Something really special could be yet to come, but the Capitals on Tuesday night became the first NHL team to clinch a spot in the Stanley Cup playoffs, and they did it with 13 games left on their schedule. Clinching so fast was “unexpected” even inside the Washington locker room, forward Justin Williams said, but to former players it’s not that much of a shock.

“It’s not a surprise for me,” said former goaltender Michal Neuvirth, now with the division-rival Philadelphia Flyers. “They had a great team on paper before the season already.”

On paper, the Capitals looked like a potential Cup contender. On the ice, they’ve been a buzz saw.

With goaltender Braden Holtby racking up the wins and on pace to break Martin Brodeur’s single-season record, superstar Alex Ovechkin scoring goals at his usual historic pace, centre Evgeny Kuznetsov breaking out and the defence succeeding amid injuries, Washington is an absurd 50-14-5 with a league-leading 105 points.
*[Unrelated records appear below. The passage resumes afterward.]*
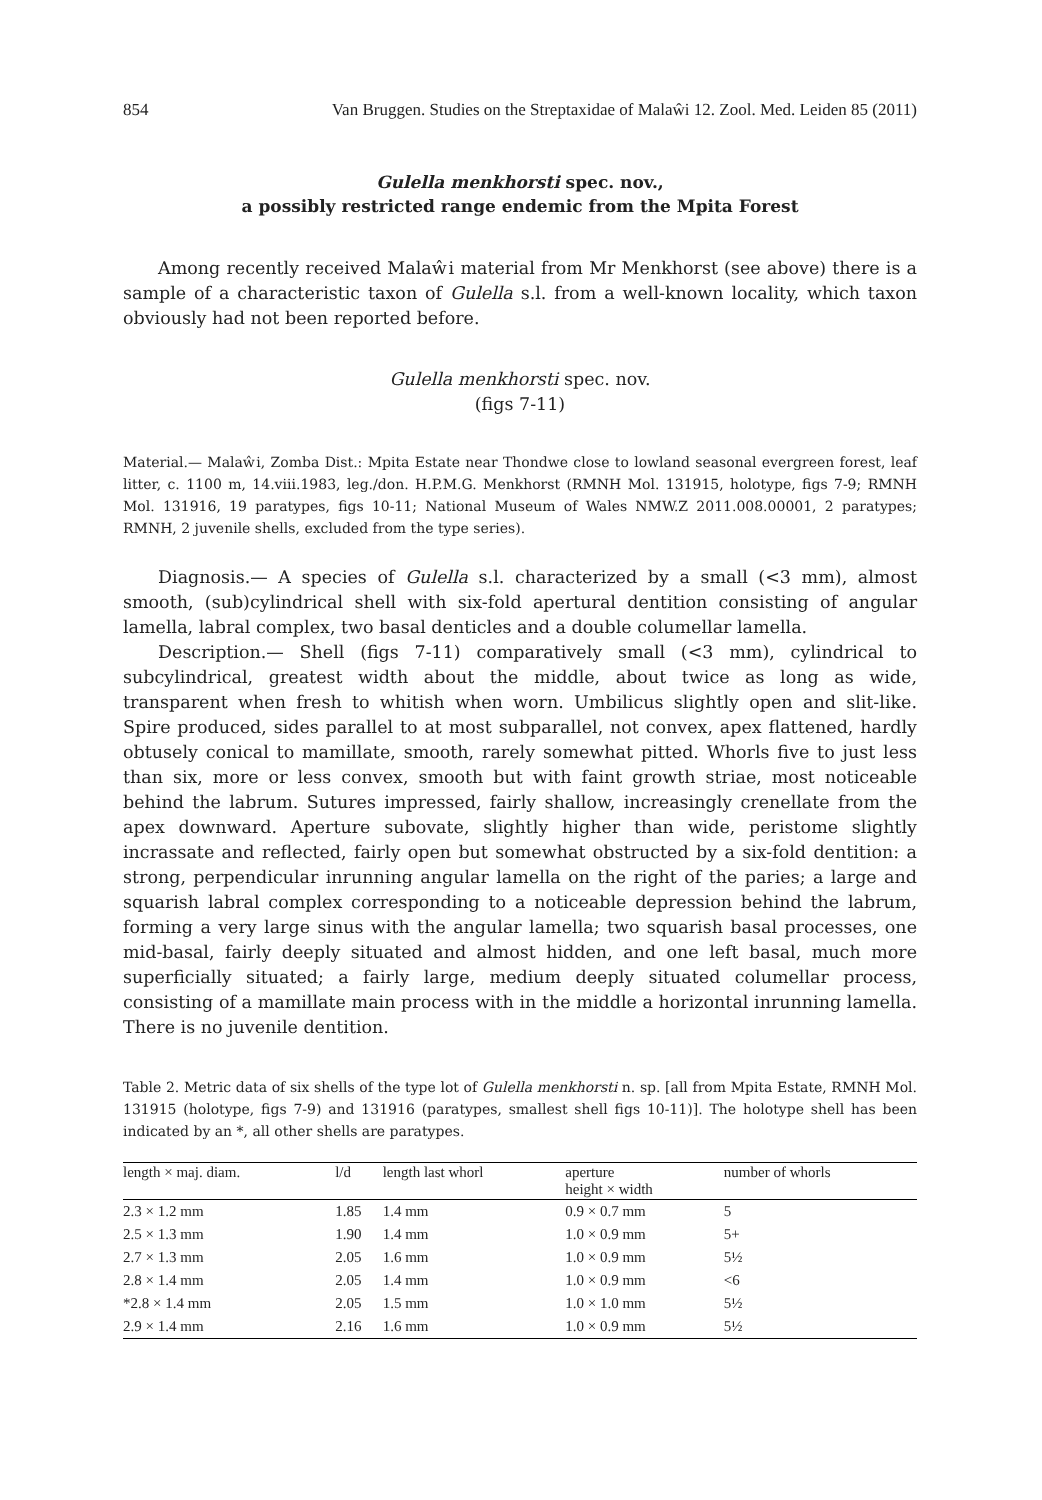854 Van Bruggen. Studies on the Streptaxidae of Malaŵi 12. Zool. Med. Leiden 85 (2011)
Gulella menkhorsti spec. nov.,
a possibly restricted range endemic from the Mpita Forest
Among recently received Malaŵi material from Mr Menkhorst (see above) there is a sample of a characteristic taxon of Gulella s.l. from a well-known locality, which taxon obviously had not been reported before.
Gulella menkhorsti spec. nov.
(figs 7-11)
Material.— Malaŵi, Zomba Dist.: Mpita Estate near Thondwe close to lowland seasonal evergreen forest, leaf litter, c. 1100 m, 14.viii.1983, leg./don. H.P.M.G. Menkhorst (RMNH Mol. 131915, holotype, figs 7-9; RMNH Mol. 131916, 19 paratypes, figs 10-11; National Museum of Wales NMW.Z 2011.008.00001, 2 paratypes; RMNH, 2 juvenile shells, excluded from the type series).
Diagnosis.— A species of Gulella s.l. characterized by a small (<3 mm), almost smooth, (sub)cylindrical shell with six-fold apertural dentition consisting of angular lamella, labral complex, two basal denticles and a double columellar lamella.
Description.— Shell (figs 7-11) comparatively small (<3 mm), cylindrical to subcylindrical, greatest width about the middle, about twice as long as wide, transparent when fresh to whitish when worn. Umbilicus slightly open and slit-like. Spire produced, sides parallel to at most subparallel, not convex, apex flattened, hardly obtusely conical to mamillate, smooth, rarely somewhat pitted. Whorls five to just less than six, more or less convex, smooth but with faint growth striae, most noticeable behind the labrum. Sutures impressed, fairly shallow, increasingly crenellate from the apex downward. Aperture subovate, slightly higher than wide, peristome slightly incrassate and reflected, fairly open but somewhat obstructed by a six-fold dentition: a strong, perpendicular inrunning angular lamella on the right of the paries; a large and squarish labral complex corresponding to a noticeable depression behind the labrum, forming a very large sinus with the angular lamella; two squarish basal processes, one mid-basal, fairly deeply situated and almost hidden, and one left basal, much more superficially situated; a fairly large, medium deeply situated columellar process, consisting of a mamillate main process with in the middle a horizontal inrunning lamella. There is no juvenile dentition.
Table 2. Metric data of six shells of the type lot of Gulella menkhorsti n. sp. [all from Mpita Estate, RMNH Mol. 131915 (holotype, figs 7-9) and 131916 (paratypes, smallest shell figs 10-11)]. The holotype shell has been indicated by an *, all other shells are paratypes.
| length × maj. diam. | l/d | length last whorl | aperture height × width | number of whorls |
| --- | --- | --- | --- | --- |
| 2.3 × 1.2 mm | 1.85 | 1.4 mm | 0.9 × 0.7 mm | 5 |
| 2.5 × 1.3 mm | 1.90 | 1.4 mm | 1.0 × 0.9 mm | 5+ |
| 2.7 × 1.3 mm | 2.05 | 1.6 mm | 1.0 × 0.9 mm | 5½ |
| 2.8 × 1.4 mm | 2.05 | 1.4 mm | 1.0 × 0.9 mm | <6 |
| *2.8 × 1.4 mm | 2.05 | 1.5 mm | 1.0 × 1.0 mm | 5½ |
| 2.9 × 1.4 mm | 2.16 | 1.6 mm | 1.0 × 0.9 mm | 5½ |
That’s 14 points ahead of the rest of the field with extra games to play.

Former coach Bruce Boudreau, now with the Anaheim Ducks, told the Orange County Register that the Capitals have “the combination of speed and size and they can play any way you want to play” with a goaltender “that’s as good as anybody in the world right now.”

This is an even more impressive show of dominance than Boudreau’s 2009-10 Presidents’ Trophy-winning group that racked up 121 points.
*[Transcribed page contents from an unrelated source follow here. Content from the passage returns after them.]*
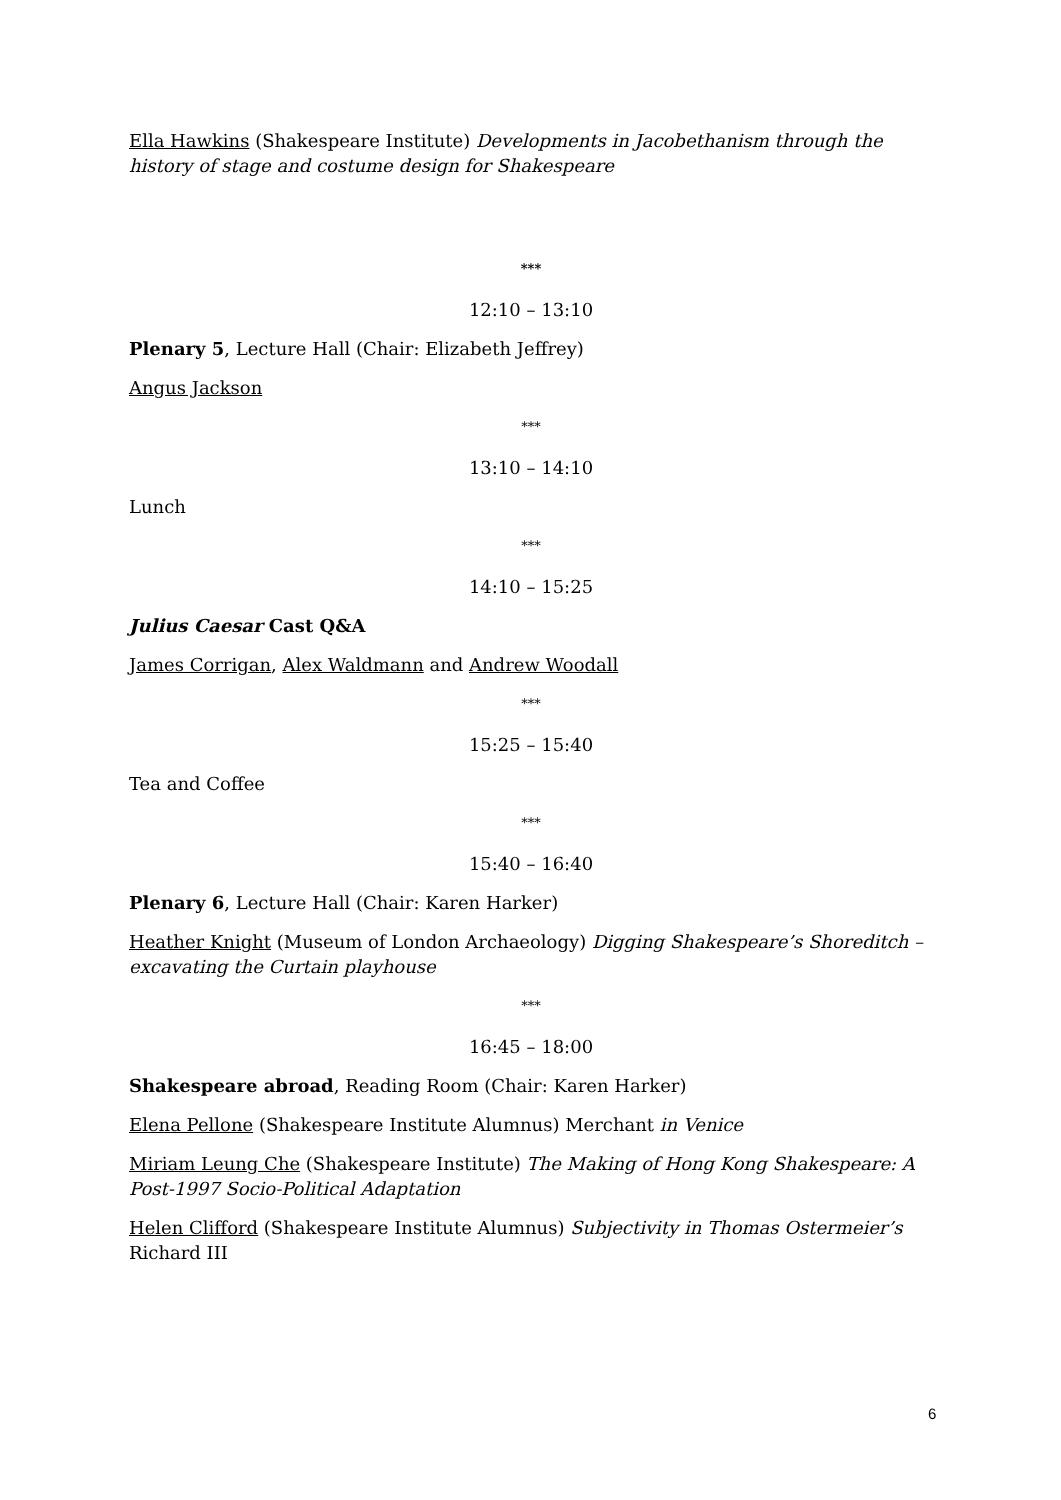Ella Hawkins (Shakespeare Institute) Developments in Jacobethanism through the history of stage and costume design for Shakespeare
***
12:10 – 13:10
Plenary 5, Lecture Hall (Chair: Elizabeth Jeffrey)
Angus Jackson
***
13:10 – 14:10
Lunch
***
14:10 – 15:25
Julius Caesar Cast Q&A
James Corrigan, Alex Waldmann and Andrew Woodall
***
15:25 – 15:40
Tea and Coffee
***
15:40 – 16:40
Plenary 6, Lecture Hall (Chair: Karen Harker)
Heather Knight (Museum of London Archaeology) Digging Shakespeare’s Shoreditch – excavating the Curtain playhouse
***
16:45 – 18:00
Shakespeare abroad, Reading Room (Chair: Karen Harker)
Elena Pellone (Shakespeare Institute Alumnus) Merchant in Venice
Miriam Leung Che (Shakespeare Institute) The Making of Hong Kong Shakespeare: A Post-1997 Socio-Political Adaptation
Helen Clifford (Shakespeare Institute Alumnus) Subjectivity in Thomas Ostermeier’s Richard III
6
“I’ve been there when we’ve had 120 points in a season, but yeah, I knew they were a good team,” said former defenceman Mike Green, now with the Detroit Red Wings. “I think with the additions that they made, they really helped their team out and created more offence, which I didn’t think was possible, but they’ve done really well and their goaltender, Holtby, has really been the difference, I think.”

To the Capitals, it’s just in a day’s work. They’ve outscored opponents 87-54 in the third period alone on the way to clinching their eighth playoff appearance in the past nine years.

It’s the second berth in as many years for coach Barry Trotz, who pegged winning the Metropolitan Division as the goal going into training camp. That’s next, along with wrapping up the top seed in the Eastern Conference and home-ice advantage throughout the playoffs.

“We got a chance to sort of win the league,” Trotz said. “I think it’s just pride of if you do that, then you’ve been a good team for a lot of games in a very hard league. That’ll probably be next on the list of things to do. Obviously we’ve got to win our division as well — those two things.

“If we can get those two things accomplished, it starts the next season, and we know that we want to try to be the team that comes out of the East.”

That’s the big challenge for the Capitals, who have yet to make it past the second round in the Ovechkin era. Williams, who has three Cup rings, talked of “bigger goals” minutes after clinching, and everyone will be watching the Capitals this spring to see what they can do.

“They’ve had a great season so far,” Green said. “The hardest part is getting in the playoffs. They’ve done that well. They’ve put themselves in a good position, but anything can happen in the playoffs.”